WHAT IS NEEDED –
Pick every line from the data below that contains the string "cooling" and copy it.
++++
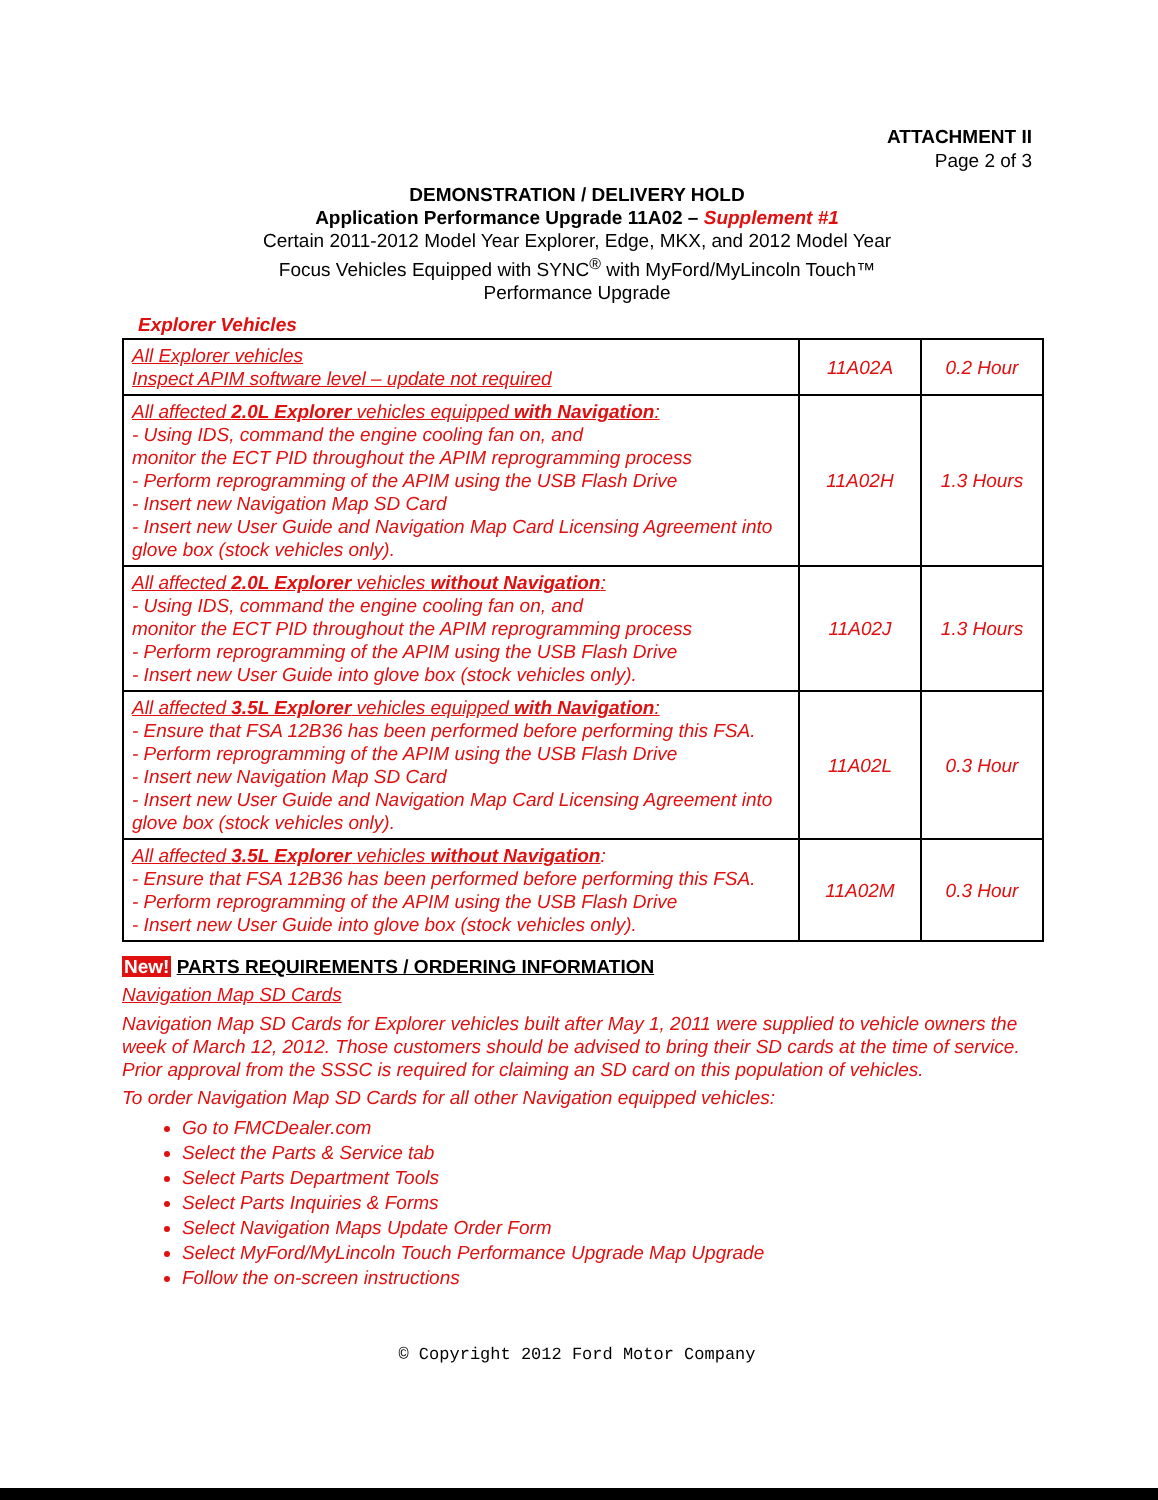ATTACHMENT II
Page 2 of 3
DEMONSTRATION / DELIVERY HOLD
Application Performance Upgrade 11A02 – Supplement #1
Certain 2011-2012 Model Year Explorer, Edge, MKX, and 2012 Model Year
Focus Vehicles Equipped with SYNC<sup>®</sup> with MyFord/MyLincoln Touch™
Performance Upgrade
Explorer Vehicles
| All Explorer vehicles Inspect APIM software level – update not required | 11A02A | 0.2 Hour |
| All affected 2.0L Explorer vehicles equipped with Navigation : - Using IDS, command the engine cooling fan on, and monitor the ECT PID throughout the APIM reprogramming process - Perform reprogramming of the APIM using the USB Flash Drive - Insert new Navigation Map SD Card - Insert new User Guide and Navigation Map Card Licensing Agreement into glove box (stock vehicles only). | 11A02H | 1.3 Hours |
| All affected 2.0L Explorer vehicles without Navigation : - Using IDS, command the engine cooling fan on, and monitor the ECT PID throughout the APIM reprogramming process - Perform reprogramming of the APIM using the USB Flash Drive - Insert new User Guide into glove box (stock vehicles only). | 11A02J | 1.3 Hours |
| All affected 3.5L Explorer vehicles equipped with Navigation : - Ensure that FSA 12B36 has been performed before performing this FSA. - Perform reprogramming of the APIM using the USB Flash Drive - Insert new Navigation Map SD Card - Insert new User Guide and Navigation Map Card Licensing Agreement into glove box (stock vehicles only). | 11A02L | 0.3 Hour |
| All affected 3.5L Explorer vehicles without Navigation : - Ensure that FSA 12B36 has been performed before performing this FSA. - Perform reprogramming of the APIM using the USB Flash Drive - Insert new User Guide into glove box (stock vehicles only). | 11A02M | 0.3 Hour |
New! PARTS REQUIREMENTS / ORDERING INFORMATION
Navigation Map SD Cards
Navigation Map SD Cards for Explorer vehicles built after May 1, 2011 were supplied to vehicle owners the week of March 12, 2012. Those customers should be advised to bring their SD cards at the time of service. Prior approval from the SSSC is required for claiming an SD card on this population of vehicles.
To order Navigation Map SD Cards for all other Navigation equipped vehicles:
Go to FMCDealer.com
Select the Parts & Service tab
Select Parts Department Tools
Select Parts Inquiries & Forms
Select Navigation Maps Update Order Form
Select MyFord/MyLincoln Touch Performance Upgrade Map Upgrade
Follow the on-screen instructions
© Copyright 2012 Ford Motor Company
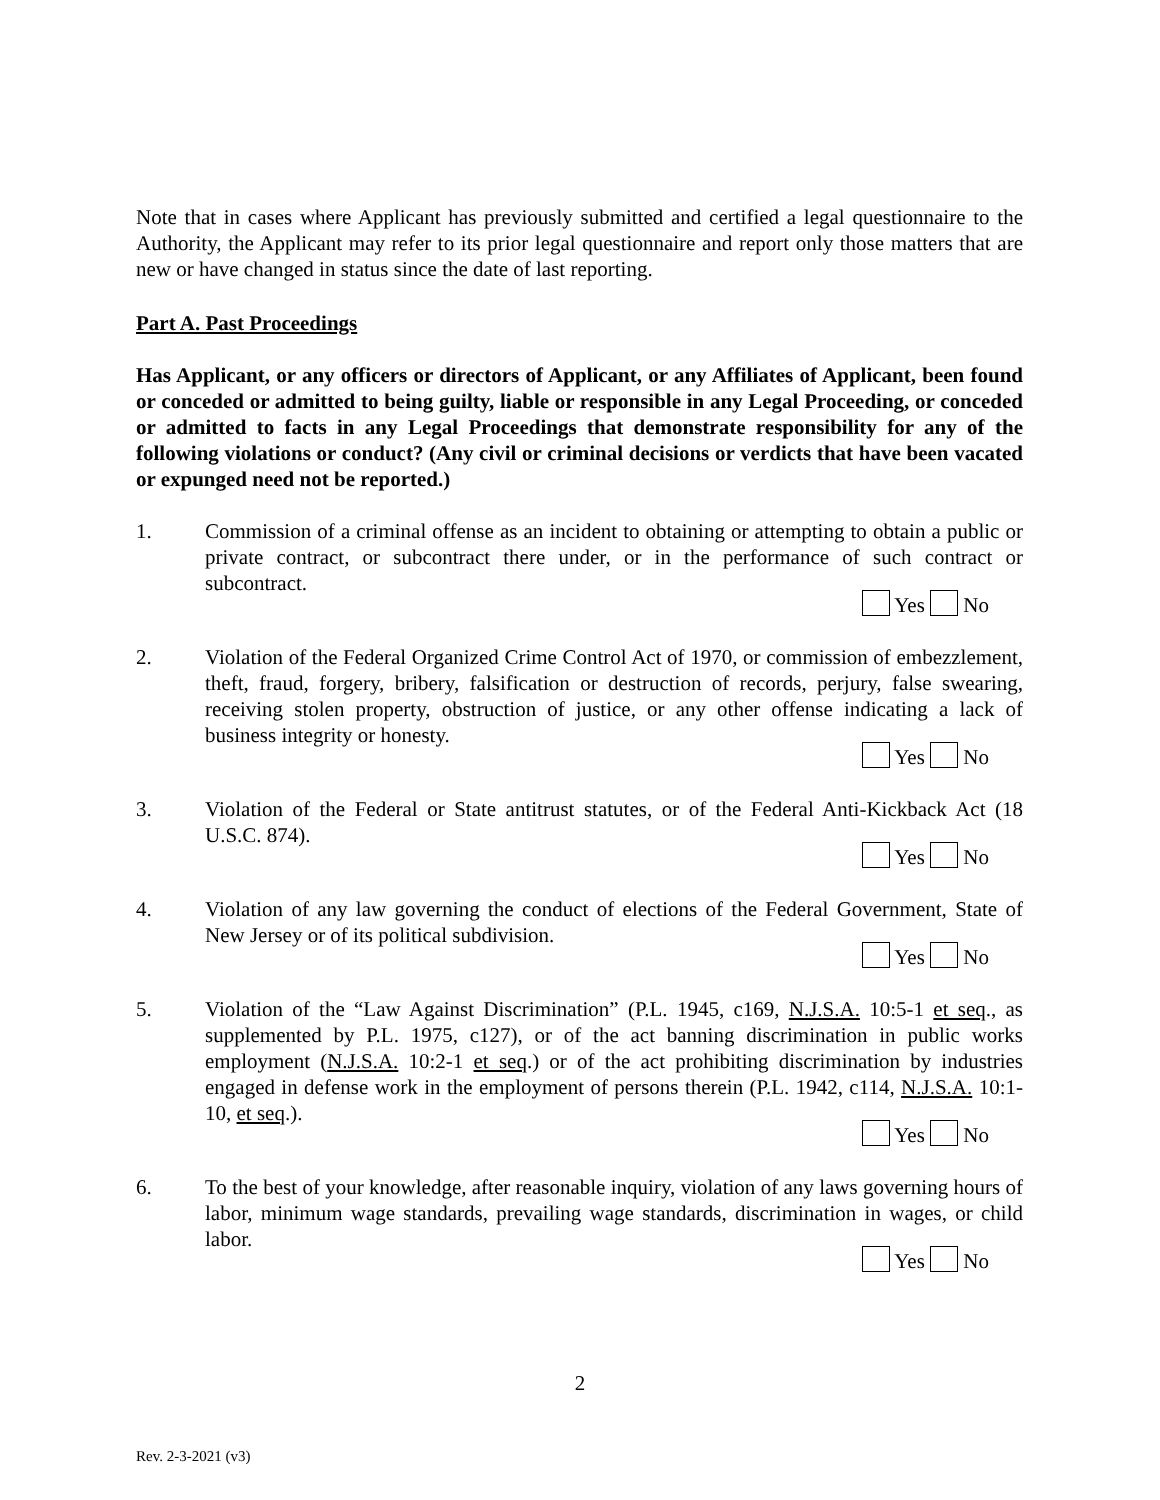Note that in cases where Applicant has previously submitted and certified a legal questionnaire to the Authority, the Applicant may refer to its prior legal questionnaire and report only those matters that are new or have changed in status since the date of last reporting.
Part A. Past Proceedings
Has Applicant, or any officers or directors of Applicant, or any Affiliates of Applicant, been found or conceded or admitted to being guilty, liable or responsible in any Legal Proceeding, or conceded or admitted to facts in any Legal Proceedings that demonstrate responsibility for any of the following violations or conduct? (Any civil or criminal decisions or verdicts that have been vacated or expunged need not be reported.)
1. Commission of a criminal offense as an incident to obtaining or attempting to obtain a public or private contract, or subcontract there under, or in the performance of such contract or subcontract.
Yes No
2. Violation of the Federal Organized Crime Control Act of 1970, or commission of embezzlement, theft, fraud, forgery, bribery, falsification or destruction of records, perjury, false swearing, receiving stolen property, obstruction of justice, or any other offense indicating a lack of business integrity or honesty.
Yes No
3. Violation of the Federal or State antitrust statutes, or of the Federal Anti-Kickback Act (18 U.S.C. 874).
Yes No
4. Violation of any law governing the conduct of elections of the Federal Government, State of New Jersey or of its political subdivision.
Yes No
5. Violation of the “Law Against Discrimination” (P.L. 1945, c169, N.J.S.A. 10:5-1 et seq., as supplemented by P.L. 1975, c127), or of the act banning discrimination in public works employment (N.J.S.A. 10:2-1 et seq.) or of the act prohibiting discrimination by industries engaged in defense work in the employment of persons therein (P.L. 1942, c114, N.J.S.A. 10:1-10, et seq.).
Yes No
6. To the best of your knowledge, after reasonable inquiry, violation of any laws governing hours of labor, minimum wage standards, prevailing wage standards, discrimination in wages, or child labor.
Yes No
2
Rev. 2-3-2021 (v3)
++++
TASK ANSWER –
| All affected 2.0L Explorer vehicles equipped with Navigation : - Using IDS, command the engine cooling fan on, and monitor the ECT PID throughout the APIM reprogramming process - Perform reprogramming of the APIM using the USB Flash Drive - Insert new Navigation Map SD Card - Insert new User Guide and Navigation Map Card Licensing Agreement into glove box (stock vehicles only). | 11A02H | 1.3 Hours |
| All affected 2.0L Explorer vehicles without Navigation : - Using IDS, command the engine cooling fan on, and monitor the ECT PID throughout the APIM reprogramming process - Perform reprogramming of the APIM using the USB Flash Drive - Insert new User Guide into glove box (stock vehicles only). | 11A02J | 1.3 Hours |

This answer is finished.